The intraday action on 9 March tells the story. Gold swung from a low of $5,021.20 to a high of $5,210.40 - a nearly $190 range that reflects extreme uncertainty rather than directional conviction. At $5,113.50, the metal sits well off its monthly high of $5,405.00 reached earlier in March, having surrendered nearly $300 from that peak. Silver has held up marginally better, trading at $84.03 with a tighter weekly gain of 1.34%, while palladium - more exposed to industrial disruption - has slipped 1.35% on the week to $1,613.
The gold/silver ratio at 60.8 remains historically compressed, suggesting silver’s industrial demand component is adding a layer of complexity to the usual precious metals correlation.
Who’s involved
The immediate pressure on gold is coming from leveraged commodity traders and multi-asset funds caught wrong-footed by oil’s explosive move. When crude surges this violently, margin requirements across energy positions balloon, forcing portfolio managers to liquidate their most liquid holdings - and gold, with its deep, 24-hour market, is always the first asset raided for cash.
Central banks, which have been consistent accumulators above $4,800 throughout 2026, are likely viewing this dip as an opportunity rather than a signal. Physical demand from sovereign buyers tends to accelerate precisely when speculative positioning unwinds. Meanwhile, ETF flows - which had been modestly positive through February - will be the key gauge of whether Western institutional investors are treating this as a buying opportunity or the start of a deeper correction.
Why it matters
This pattern - gold selling off during a geopolitical crisis - is rarer than most investors assume, but it is not unprecedented. The same dynamic played out in March 2020 when COVID lockdowns triggered a liquidity panic, sending gold down 12% before it reversed and rallied 40% over the following five months. The Gulf War in 1990 produced a similar initial dip before gold found its footing.
The critical distinction this time is the starting price. Gold at $5,113 is already at levels that would have seemed extraordinary two years ago. The question is whether the Iran conflict creates sustained inflationary pressure - through energy costs and supply-chain disruption - that ultimately reinforces gold’s macro case, or whether a prolonged risk-off environment triggers the kind of broad deleveraging that drags all assets lower.

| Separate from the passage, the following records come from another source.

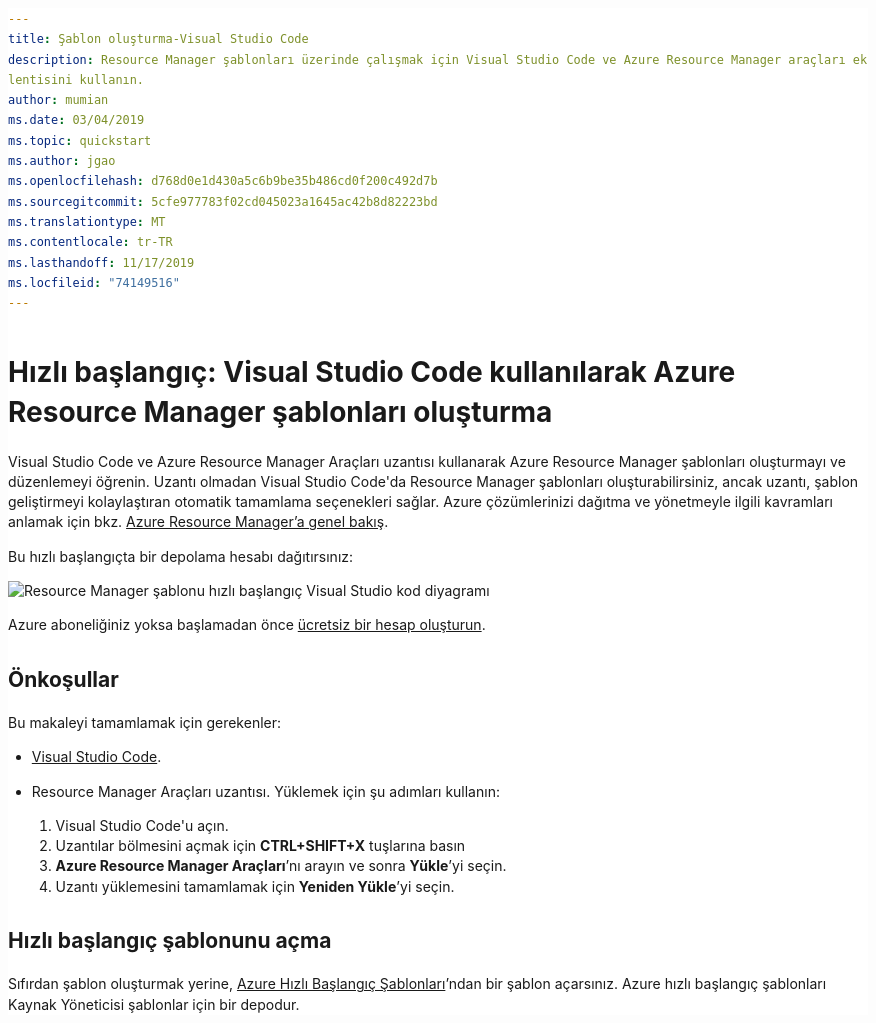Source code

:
 ```yaml
---
title: Şablon oluşturma-Visual Studio Code
description: Resource Manager şablonları üzerinde çalışmak için Visual Studio Code ve Azure Resource Manager araçları eklentisini kullanın.
author: mumian
ms.date: 03/04/2019
ms.topic: quickstart
ms.author: jgao
ms.openlocfilehash: d768d0e1d430a5c6b9be35b486cd0f200c492d7b
ms.sourcegitcommit: 5cfe977783f02cd045023a1645ac42b8d82223bd
ms.translationtype: MT
ms.contentlocale: tr-TR
ms.lasthandoff: 11/17/2019
ms.locfileid: "74149516"
---
```

# <a name="quickstart-create-azure-resource-manager-templates-by-using-visual-studio-code"></a>Hızlı başlangıç: Visual Studio Code kullanılarak Azure Resource Manager şablonları oluşturma

Visual Studio Code ve Azure Resource Manager Araçları uzantısı kullanarak Azure Resource Manager şablonları oluşturmayı ve düzenlemeyi öğrenin. Uzantı olmadan Visual Studio Code'da Resource Manager şablonları oluşturabilirsiniz, ancak uzantı, şablon geliştirmeyi kolaylaştıran otomatik tamamlama seçenekleri sağlar. Azure çözümlerinizi dağıtma ve yönetmeyle ilgili kavramları anlamak için bkz. [Azure Resource Manager’a genel bakış](resource-group-overview.md).

Bu hızlı başlangıçta bir depolama hesabı dağıtırsınız:

![Resource Manager şablonu hızlı başlangıç Visual Studio kod diyagramı](./media/resource-manager-quickstart-create-templates-use-visual-studio-code/resource-manager-template-quickstart-vscode-diagram.png)

Azure aboneliğiniz yoksa başlamadan önce [ücretsiz bir hesap oluşturun](https://azure.microsoft.com/free/).

## <a name="prerequisites"></a>Önkoşullar

Bu makaleyi tamamlamak için gerekenler:

- [Visual Studio Code](https://code.visualstudio.com/).
- Resource Manager Araçları uzantısı. Yüklemek için şu adımları kullanın:

    1. Visual Studio Code'u açın.
    2. Uzantılar bölmesini açmak için **CTRL+SHIFT+X** tuşlarına basın
    3. **Azure Resource Manager Araçları**’nı arayın ve sonra **Yükle**’yi seçin.
    4. Uzantı yüklemesini tamamlamak için **Yeniden Yükle**’yi seçin.

## <a name="open-a-quickstart-template"></a>Hızlı başlangıç şablonunu açma

Sıfırdan şablon oluşturmak yerine, [Azure Hızlı Başlangıç Şablonları](https://azure.microsoft.com/resources/templates/)’ndan bir şablon açarsınız. Azure hızlı başlangıç şablonları Kaynak Yöneticisi şablonlar için bir depodur.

Oil’s 25% move carries direct inflationary implications. If crude stays elevated, central banks face an impossible choice between fighting inflation and supporting growth - precisely the stagflationary environment where gold has historically outperformed every other major asset class.
What to watch
China’s inflation data, due imminently, will offer the first read on whether Asia’s largest economy was already running hot before this geopolitical shock layered on additional price pressure. A higher-than-expected print would reinforce the stagflation thesis and likely support gold.
The $5,021 intraday low is the near-term line in the sand. A break below that level would suggest the liquidation wave has further to run, potentially opening a move toward the monthly low of $4,847.80. Conversely, if gold reclaims $5,200 within the next 48 hours, the sell-off will look increasingly like a shakeout - and a buying opportunity.
Three things matter over the next week: the pace of oil’s move, whether physical gold premiums in Shanghai and Dubai spike (indicating sovereign and retail buying), and the US dollar’s response. A sharp dollar rally on safe-haven flows creates a headwind; if the dollar stays contained - as it has in recent geopolitical episodes - gold’s path remains higher, but the $5,021 floor needs to hold first.
This article is for informational purposes only and does not constitute financial advice. Always do your own research before making investment decisions.